Columna invitada

Cercas, reyes y bufones

Es difícil imaginar cuánto sufrimiento podría haberse evitado en los últimos cien años si, como especie, hubiésemos tomado con seriedad esta advertencia, si antes de dinamitar los cimientos, nos detuviéramos a mirar qué es lo que sostienen

Cercas, reyes y bufones
Juan Luis González Alcántara / Columna Invitada / Opinión El Heraldo de México Foto: El Heraldo de México

Nacido en la segunda mitad del siglo XIX, Gilbert Keith Chesterton encarna como muy pocos el espíritu convulso de la Inglaterra victoriana, una época de cambios profundos y vertiginosos, en donde la Revolución Industrial avanzaba impasiblemente, arrasando desde los cimientos con las tradiciones y el estilo de vida de sus habitantes. Era pues, una época que se debatía perpetuamente entre el entusiasmo por un futuro repleto de promesas y la nostalgia por un pretérito luminoso.

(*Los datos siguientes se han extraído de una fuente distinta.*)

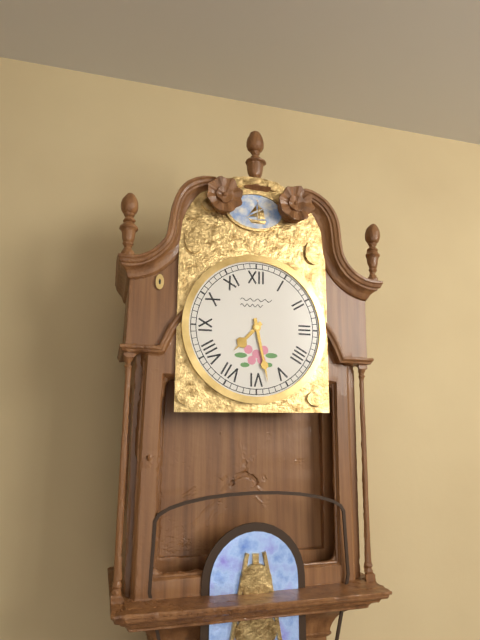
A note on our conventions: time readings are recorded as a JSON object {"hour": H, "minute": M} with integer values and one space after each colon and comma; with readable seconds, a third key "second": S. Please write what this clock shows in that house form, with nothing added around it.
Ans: {"hour": 7, "minute": 28}
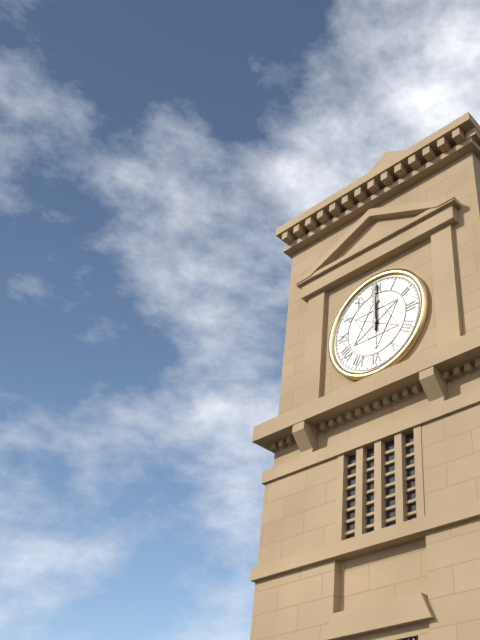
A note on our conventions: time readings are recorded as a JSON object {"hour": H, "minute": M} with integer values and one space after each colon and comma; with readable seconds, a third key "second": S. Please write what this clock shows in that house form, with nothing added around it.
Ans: {"hour": 12, "minute": 0}
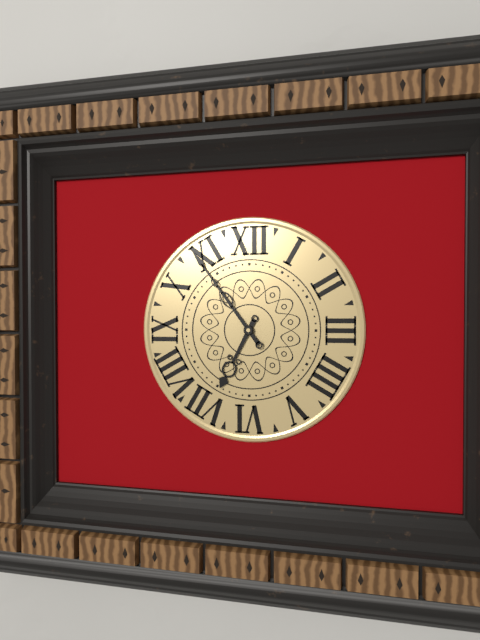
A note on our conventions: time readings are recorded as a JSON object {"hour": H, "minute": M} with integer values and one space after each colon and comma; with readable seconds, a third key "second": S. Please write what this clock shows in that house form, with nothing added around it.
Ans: {"hour": 6, "minute": 54}
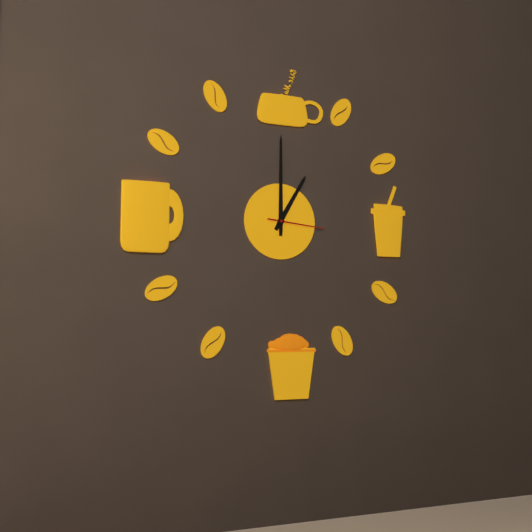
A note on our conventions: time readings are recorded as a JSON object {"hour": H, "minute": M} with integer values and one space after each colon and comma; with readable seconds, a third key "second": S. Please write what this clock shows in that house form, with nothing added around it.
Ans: {"hour": 1, "minute": 0, "second": 16}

Quizás uno de sus pasajes más significativos es el siguiente, extraído de su obra The Thing:

Cuando hablamos de reformar las cosas, en lugar de deformarlas, hay un principio claro y simple; uno que probablemente pueda considerarse una paradoja. Existe en algunos casos cierta ley o institución, digamos, para simplificar, una cerca erigida al costado del camino. El reformista moderno se acercará alegremente y dirá, “No le veo utilidad; quitémosla”. Ante lo cual el reformista más inteligente hará bien en responder: “Si no ves su utilidad, ciertamente no te permitiré quitarla. Vete y piensa. Luego, cuando vuelvas y me digas que ves su utilidad, te permitiré destruirla.

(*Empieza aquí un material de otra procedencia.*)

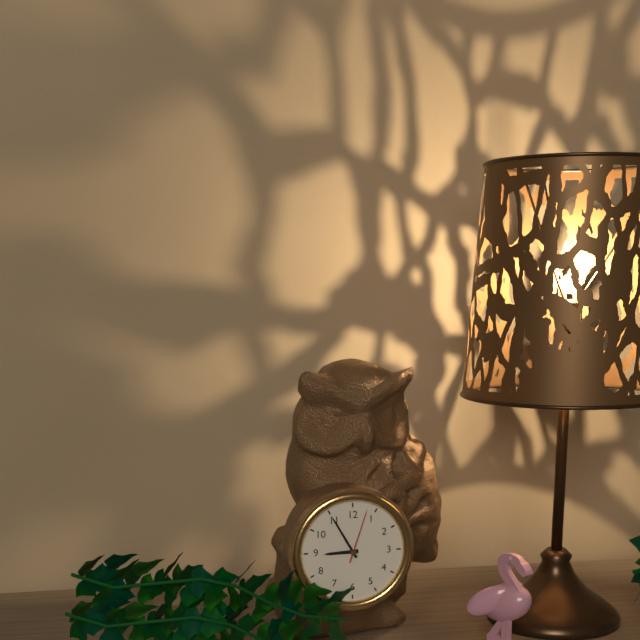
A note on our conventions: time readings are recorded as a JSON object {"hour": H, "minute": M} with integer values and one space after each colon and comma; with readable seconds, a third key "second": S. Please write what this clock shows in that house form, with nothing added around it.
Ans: {"hour": 8, "minute": 55, "second": 3}
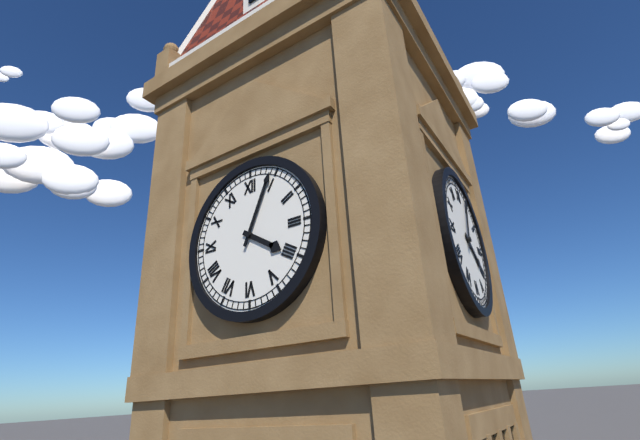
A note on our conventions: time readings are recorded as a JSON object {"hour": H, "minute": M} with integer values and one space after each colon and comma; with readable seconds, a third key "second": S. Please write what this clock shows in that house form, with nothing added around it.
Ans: {"hour": 4, "minute": 4}
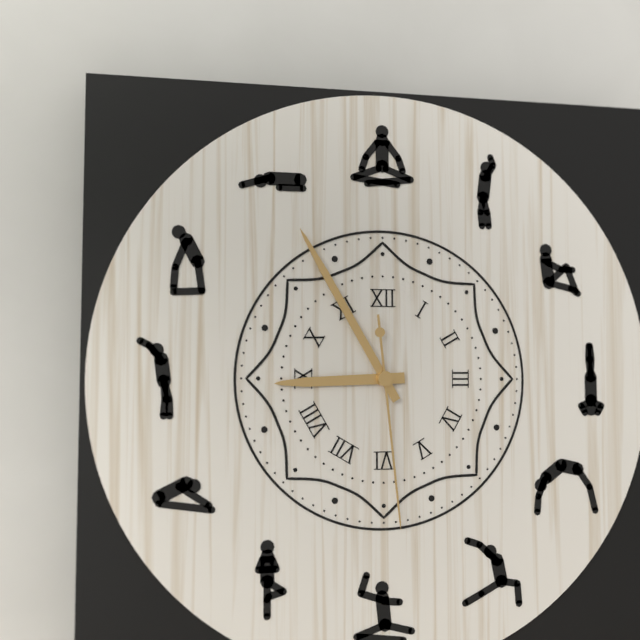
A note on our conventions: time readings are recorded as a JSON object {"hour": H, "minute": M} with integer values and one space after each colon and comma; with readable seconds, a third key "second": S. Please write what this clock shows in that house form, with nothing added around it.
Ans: {"hour": 8, "minute": 55, "second": 29}
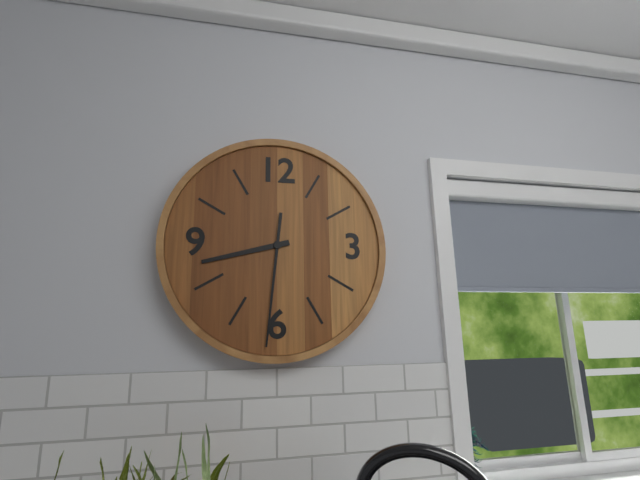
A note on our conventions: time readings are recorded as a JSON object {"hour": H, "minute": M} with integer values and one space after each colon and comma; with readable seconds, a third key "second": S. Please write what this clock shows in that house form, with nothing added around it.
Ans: {"hour": 8, "minute": 31}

Es difícil imaginar cuánto sufrimiento podría haberse evitado en los últimos cien años si, como especie, hubiésemos tomado con seriedad esta advertencia, si antes de dinamitar los cimientos, nos detuviéramos a mirar qué es lo que sostienen.

La contraparte también la ofrece el propio Chesterton en otra de sus obras más destacables, El Napoleón de Notting Hill, en donde retrata una realidad alternativa, en donde el mundo ha progresado poco, en un sentido material, desde el Medioevo. Rota la línea de sucesión real, Gran Bretaña es gobernada desde las sombras por grupos cuya identidad se desconoce, ocultos bajo un rey de utilería elegido al azar, y que deposita la corona en Auberon Quinn, un hombre simple cuyo único interés se limita a “una buena broma”, para lo cual se dedica a disfrazar a los funcionarios londinenses con trajes cada vez más elaborados y ridículos. Pero la broma termina cuando Adam Wayne, el epónimo Napoleón de Notting Hill, se toma la situación más en serio y, en un arrebato de nacionalismo, sumerge las calles de Londres en un frenesí surreal de combate medieval.

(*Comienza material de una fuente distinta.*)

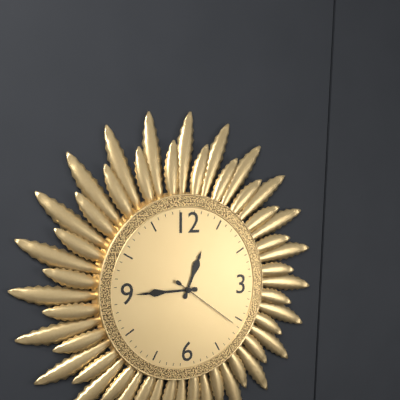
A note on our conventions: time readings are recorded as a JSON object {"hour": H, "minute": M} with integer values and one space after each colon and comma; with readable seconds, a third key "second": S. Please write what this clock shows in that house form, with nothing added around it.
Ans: {"hour": 12, "minute": 45, "second": 21}
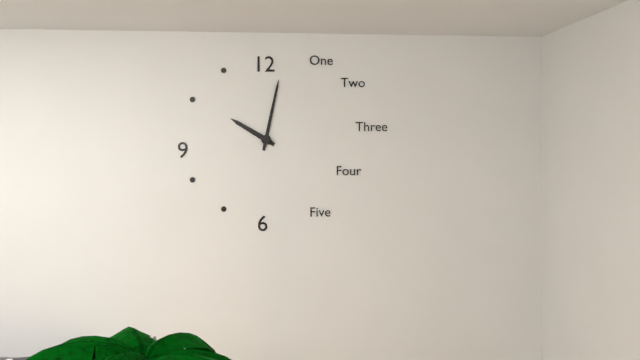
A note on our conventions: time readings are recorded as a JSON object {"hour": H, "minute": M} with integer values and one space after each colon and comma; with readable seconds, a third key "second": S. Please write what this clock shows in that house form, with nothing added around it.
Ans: {"hour": 10, "minute": 2}
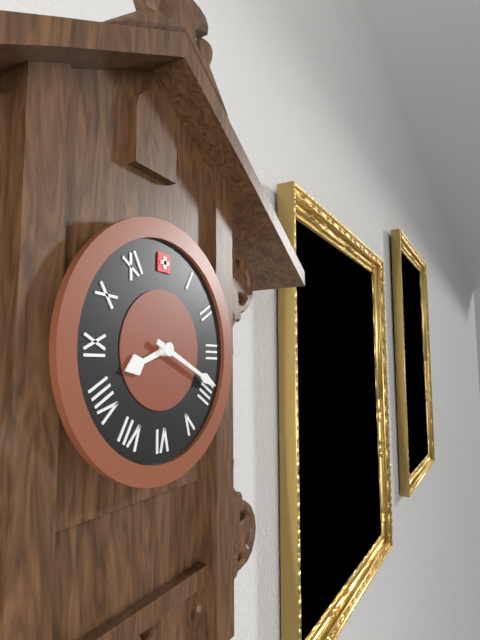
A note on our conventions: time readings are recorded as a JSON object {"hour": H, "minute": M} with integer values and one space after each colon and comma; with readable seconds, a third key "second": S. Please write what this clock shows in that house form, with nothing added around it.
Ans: {"hour": 8, "minute": 19}
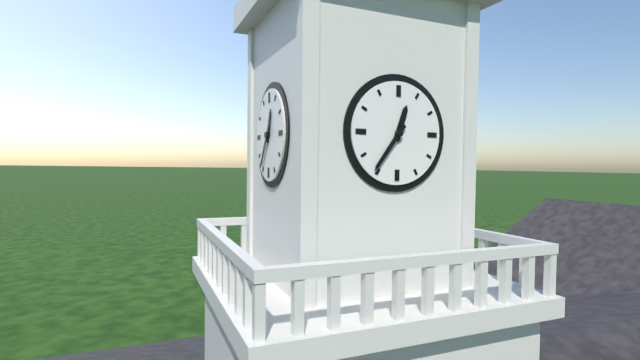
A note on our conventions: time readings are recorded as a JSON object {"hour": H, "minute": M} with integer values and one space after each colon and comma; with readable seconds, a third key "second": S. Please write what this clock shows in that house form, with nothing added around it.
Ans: {"hour": 12, "minute": 36}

Pero la escena que quisiera abordar, una de las más memorables en mi opinión, tiene lugar mucho antes de esto, al comienzo de la obra, cuando el líder de una pequeña nación latinoamericana —o lo que queda de ella, en un mundo que parece irse desintegrando poco a poco en centenares de feudos medievales— se entrevista con el rey.

Digno representante del arquetipo del dictador septentrional de la época, el presidente se conduce con una pompa y melodrama fuera de toda proporción con su importancia real, incluyendo, desde luego, el elaborado uniforme militar, impecable y lleno de condecoraciones de dudoso mérito. Cuando, en un giro irónico, pregunta, aparentemente impactado, si Inglaterra “ya no es una democracia”, el rey responde con el desparpajo que lo caracteriza:

La situación invita una paradoja. Somos, en un sentido, la democracia más pura. Nos hemos convertido en un despotismo. ¿No ha notado acaso cómo, continuamente, las democracias se convierten en despotismos? La gente lo llama la decadencia de la democracia. Simplemente es su culminación.

En dos pasajes distintos, Chesterton exhibe su desdén, lo mismo ante el frenesí irreflexivo del reformista demoledor, que ante el romántico ahogado en la nostalgia por un pasado mítico. Pero tal vez la lección más importante que podemos extraer de su obra, sobre todo de su Napoleón es la siguiente: estamos demasiado acostumbrados a temer al fanático, al hombre que toma todo demasiado en serio. Nada de malo habría en ello, desde luego, salvo que, en esta misma línea, subestimamos el peligro, a veces mucho mayor por su impredecibilidad, de quien nada toma con seriedad.